English    Türkçe    فارسی   

6
3882-3891

  • Bilgi dileyenin ömrü, binlerce yıl olsa yine araştırmadan vazgeçmez, bir türlü doymaz.
  • Tanrı elçisi, hadisinde “ İşte iki tane haris ki hiç doymazlar” dedi.
  • Tanrı rahmet etsin, Mustafa, “İki haris vardır ki hiç doymaz. Biri dünyayı dileyen, öbürü, bilgi isteğinde bulunan” dedi. Bu bilgi, dünya bilgisinden başka olmalı ki hadiste tekrarlama olmasın. Çünkü dünya bilgisi de dünyadır. Eğer buradaki bilgi, dünya bilgisi olursa hadiste “Biri dünyayı dileyen, öbürü dünya isteğinde bulunan” diye tekrar olur, ayırma olmazdı.
  • “ Dünyayı ve dünyanın şatafatını dileyenle bilgi elde etmek isteyen” dendi.
  • Bu ayırmaya dikkat edilirse buradaki bilginin dünya bilgisinden başka olduğu anlaşılır babacığım. 3885
  • Dünyadan başka ne olabilir? Ahret… Seni buradan ayıran, sana kılavuzluk eden!
  • Üç şehzadenin o iş hususunda konuşmaları
  • Derde uğrayan o üç şehzade birbirlerine döndüler. Her üçünün de zahmeti birdi, derdi bir elemi bir.
  • Her üçü, aynı düşüncedeydi aynı sevdaya düşmüştü. Her üçü aynı derde uğramış aynı hastalığa tutulmuştu.

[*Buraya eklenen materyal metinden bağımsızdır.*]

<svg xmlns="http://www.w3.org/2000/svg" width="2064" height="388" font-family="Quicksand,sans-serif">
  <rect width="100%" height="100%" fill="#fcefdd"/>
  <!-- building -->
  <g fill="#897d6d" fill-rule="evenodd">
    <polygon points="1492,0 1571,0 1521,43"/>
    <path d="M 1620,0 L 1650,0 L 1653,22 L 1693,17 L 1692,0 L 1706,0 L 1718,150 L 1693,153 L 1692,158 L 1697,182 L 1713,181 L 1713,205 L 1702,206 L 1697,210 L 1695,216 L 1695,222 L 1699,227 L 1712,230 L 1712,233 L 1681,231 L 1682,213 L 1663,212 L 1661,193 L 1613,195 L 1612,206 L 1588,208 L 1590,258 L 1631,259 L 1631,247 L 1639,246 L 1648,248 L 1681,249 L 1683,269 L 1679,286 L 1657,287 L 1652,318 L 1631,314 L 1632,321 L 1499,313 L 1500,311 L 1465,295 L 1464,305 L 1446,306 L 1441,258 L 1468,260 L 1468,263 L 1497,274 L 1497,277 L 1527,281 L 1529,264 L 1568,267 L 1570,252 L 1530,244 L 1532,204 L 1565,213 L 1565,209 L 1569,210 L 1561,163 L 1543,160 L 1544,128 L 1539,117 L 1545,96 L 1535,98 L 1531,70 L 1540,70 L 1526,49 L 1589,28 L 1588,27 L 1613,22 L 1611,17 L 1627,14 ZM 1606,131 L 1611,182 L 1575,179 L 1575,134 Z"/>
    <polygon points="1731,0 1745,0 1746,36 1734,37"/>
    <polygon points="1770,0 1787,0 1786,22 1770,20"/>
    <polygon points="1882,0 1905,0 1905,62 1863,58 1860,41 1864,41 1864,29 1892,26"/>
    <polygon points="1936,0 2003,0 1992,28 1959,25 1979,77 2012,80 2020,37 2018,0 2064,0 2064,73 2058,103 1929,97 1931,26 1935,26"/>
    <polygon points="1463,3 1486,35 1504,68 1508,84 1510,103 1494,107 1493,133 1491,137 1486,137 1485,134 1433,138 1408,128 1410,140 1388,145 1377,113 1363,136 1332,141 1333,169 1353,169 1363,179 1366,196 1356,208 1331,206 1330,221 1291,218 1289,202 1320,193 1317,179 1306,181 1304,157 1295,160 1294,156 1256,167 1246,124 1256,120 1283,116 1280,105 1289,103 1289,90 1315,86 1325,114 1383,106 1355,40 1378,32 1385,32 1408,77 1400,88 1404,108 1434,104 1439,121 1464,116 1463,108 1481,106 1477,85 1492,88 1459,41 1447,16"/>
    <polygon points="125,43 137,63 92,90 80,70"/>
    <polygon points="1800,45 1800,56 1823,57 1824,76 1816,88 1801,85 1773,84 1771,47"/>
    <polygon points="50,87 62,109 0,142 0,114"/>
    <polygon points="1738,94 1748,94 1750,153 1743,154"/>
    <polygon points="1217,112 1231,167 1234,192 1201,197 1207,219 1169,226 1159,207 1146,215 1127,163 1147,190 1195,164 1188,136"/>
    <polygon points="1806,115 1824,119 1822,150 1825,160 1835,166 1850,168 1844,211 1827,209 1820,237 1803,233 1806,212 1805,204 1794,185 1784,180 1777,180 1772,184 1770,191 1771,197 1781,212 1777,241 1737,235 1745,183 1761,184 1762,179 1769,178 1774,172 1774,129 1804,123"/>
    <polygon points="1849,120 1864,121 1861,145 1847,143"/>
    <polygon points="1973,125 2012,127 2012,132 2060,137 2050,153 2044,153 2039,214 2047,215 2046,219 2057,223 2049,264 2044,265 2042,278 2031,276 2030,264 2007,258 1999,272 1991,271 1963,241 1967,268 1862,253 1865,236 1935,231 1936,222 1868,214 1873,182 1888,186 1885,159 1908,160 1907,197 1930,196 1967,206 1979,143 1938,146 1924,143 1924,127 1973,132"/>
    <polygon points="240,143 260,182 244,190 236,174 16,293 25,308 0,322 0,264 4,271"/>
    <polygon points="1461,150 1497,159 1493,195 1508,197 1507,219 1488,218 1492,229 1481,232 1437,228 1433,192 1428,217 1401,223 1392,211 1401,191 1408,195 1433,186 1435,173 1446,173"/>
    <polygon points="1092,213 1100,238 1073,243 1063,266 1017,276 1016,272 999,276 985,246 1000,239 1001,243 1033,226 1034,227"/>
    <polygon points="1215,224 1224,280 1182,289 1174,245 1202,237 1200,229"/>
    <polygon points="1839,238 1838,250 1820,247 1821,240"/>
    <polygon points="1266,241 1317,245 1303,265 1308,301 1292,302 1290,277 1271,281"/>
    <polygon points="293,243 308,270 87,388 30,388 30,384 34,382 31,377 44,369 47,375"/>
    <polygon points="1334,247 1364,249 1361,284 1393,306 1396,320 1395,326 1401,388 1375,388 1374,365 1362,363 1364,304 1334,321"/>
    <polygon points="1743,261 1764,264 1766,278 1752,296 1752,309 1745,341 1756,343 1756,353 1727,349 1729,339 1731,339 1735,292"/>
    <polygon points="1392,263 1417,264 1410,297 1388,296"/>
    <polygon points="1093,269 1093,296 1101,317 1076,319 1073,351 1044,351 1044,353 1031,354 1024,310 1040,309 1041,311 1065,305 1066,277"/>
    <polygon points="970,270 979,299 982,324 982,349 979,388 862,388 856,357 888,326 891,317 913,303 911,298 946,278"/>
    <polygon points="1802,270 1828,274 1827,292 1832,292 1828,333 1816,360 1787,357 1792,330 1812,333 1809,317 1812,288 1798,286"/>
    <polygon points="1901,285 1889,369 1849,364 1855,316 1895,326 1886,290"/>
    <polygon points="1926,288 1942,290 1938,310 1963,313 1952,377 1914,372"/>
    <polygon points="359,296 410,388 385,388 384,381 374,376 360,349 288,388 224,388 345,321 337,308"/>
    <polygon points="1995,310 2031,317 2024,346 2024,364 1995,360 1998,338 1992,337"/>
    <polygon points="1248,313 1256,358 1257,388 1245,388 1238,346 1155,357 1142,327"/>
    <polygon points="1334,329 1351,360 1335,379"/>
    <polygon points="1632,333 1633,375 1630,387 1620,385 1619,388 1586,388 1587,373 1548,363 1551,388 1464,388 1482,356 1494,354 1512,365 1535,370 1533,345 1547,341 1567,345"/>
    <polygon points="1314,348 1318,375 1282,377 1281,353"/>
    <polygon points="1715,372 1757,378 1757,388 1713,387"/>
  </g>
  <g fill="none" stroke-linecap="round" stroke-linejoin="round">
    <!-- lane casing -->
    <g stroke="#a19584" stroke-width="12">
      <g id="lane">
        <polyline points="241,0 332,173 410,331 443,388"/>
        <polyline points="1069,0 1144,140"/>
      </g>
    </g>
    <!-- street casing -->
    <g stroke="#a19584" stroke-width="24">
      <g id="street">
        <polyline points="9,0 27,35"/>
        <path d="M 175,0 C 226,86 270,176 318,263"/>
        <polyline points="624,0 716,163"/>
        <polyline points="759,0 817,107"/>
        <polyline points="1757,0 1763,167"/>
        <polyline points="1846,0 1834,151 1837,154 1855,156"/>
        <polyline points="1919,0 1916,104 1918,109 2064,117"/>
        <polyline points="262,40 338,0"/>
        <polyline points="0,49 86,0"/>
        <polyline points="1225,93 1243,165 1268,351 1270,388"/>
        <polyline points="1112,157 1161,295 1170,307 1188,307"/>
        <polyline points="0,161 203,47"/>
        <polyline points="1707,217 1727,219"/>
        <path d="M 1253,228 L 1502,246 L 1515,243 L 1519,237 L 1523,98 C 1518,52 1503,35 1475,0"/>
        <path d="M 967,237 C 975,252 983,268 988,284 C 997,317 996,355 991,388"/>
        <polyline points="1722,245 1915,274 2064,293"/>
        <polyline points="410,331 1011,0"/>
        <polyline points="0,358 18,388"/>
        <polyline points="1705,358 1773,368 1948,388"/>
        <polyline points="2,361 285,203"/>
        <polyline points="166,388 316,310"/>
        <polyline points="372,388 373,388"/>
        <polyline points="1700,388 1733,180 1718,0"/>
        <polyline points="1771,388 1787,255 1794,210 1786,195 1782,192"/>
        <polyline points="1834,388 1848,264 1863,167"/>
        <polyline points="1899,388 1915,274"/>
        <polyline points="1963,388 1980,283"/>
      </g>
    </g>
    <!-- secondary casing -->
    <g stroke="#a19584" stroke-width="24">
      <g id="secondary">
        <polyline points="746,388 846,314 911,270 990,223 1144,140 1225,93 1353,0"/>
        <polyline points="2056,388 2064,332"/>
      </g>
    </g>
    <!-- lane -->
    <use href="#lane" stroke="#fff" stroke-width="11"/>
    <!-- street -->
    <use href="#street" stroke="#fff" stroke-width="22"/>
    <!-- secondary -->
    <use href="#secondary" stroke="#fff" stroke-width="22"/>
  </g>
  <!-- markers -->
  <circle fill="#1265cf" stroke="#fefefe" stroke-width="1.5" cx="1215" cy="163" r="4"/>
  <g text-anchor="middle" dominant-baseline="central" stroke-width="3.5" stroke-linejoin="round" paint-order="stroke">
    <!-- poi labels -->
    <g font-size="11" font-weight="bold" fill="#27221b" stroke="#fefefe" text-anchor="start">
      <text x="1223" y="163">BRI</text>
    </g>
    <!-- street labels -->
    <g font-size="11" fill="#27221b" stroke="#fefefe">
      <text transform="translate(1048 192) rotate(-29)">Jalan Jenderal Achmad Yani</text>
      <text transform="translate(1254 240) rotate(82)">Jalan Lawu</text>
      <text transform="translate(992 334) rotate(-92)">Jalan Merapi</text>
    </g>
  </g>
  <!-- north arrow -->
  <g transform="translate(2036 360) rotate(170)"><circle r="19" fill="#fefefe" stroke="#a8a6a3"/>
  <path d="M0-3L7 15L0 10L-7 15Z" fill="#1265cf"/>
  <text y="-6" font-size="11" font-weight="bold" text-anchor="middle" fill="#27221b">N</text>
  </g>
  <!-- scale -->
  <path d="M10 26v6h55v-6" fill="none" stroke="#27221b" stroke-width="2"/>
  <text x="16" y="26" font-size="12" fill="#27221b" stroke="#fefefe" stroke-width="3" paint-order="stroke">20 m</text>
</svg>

  • Sükut içindeydiler. Fakat üçü de aynı tehlikeye düşmüştü. Sözde de her birinin delili birdi.
  • Bir müddet hepsi gözyaşı döktüler, musibet sofrasının başında kanlar saçtılar. 3890
  • Bir zaman, her üçü de gönül ateşiyle yandılar, buhurdan gibi sıcak soluklar aldılar.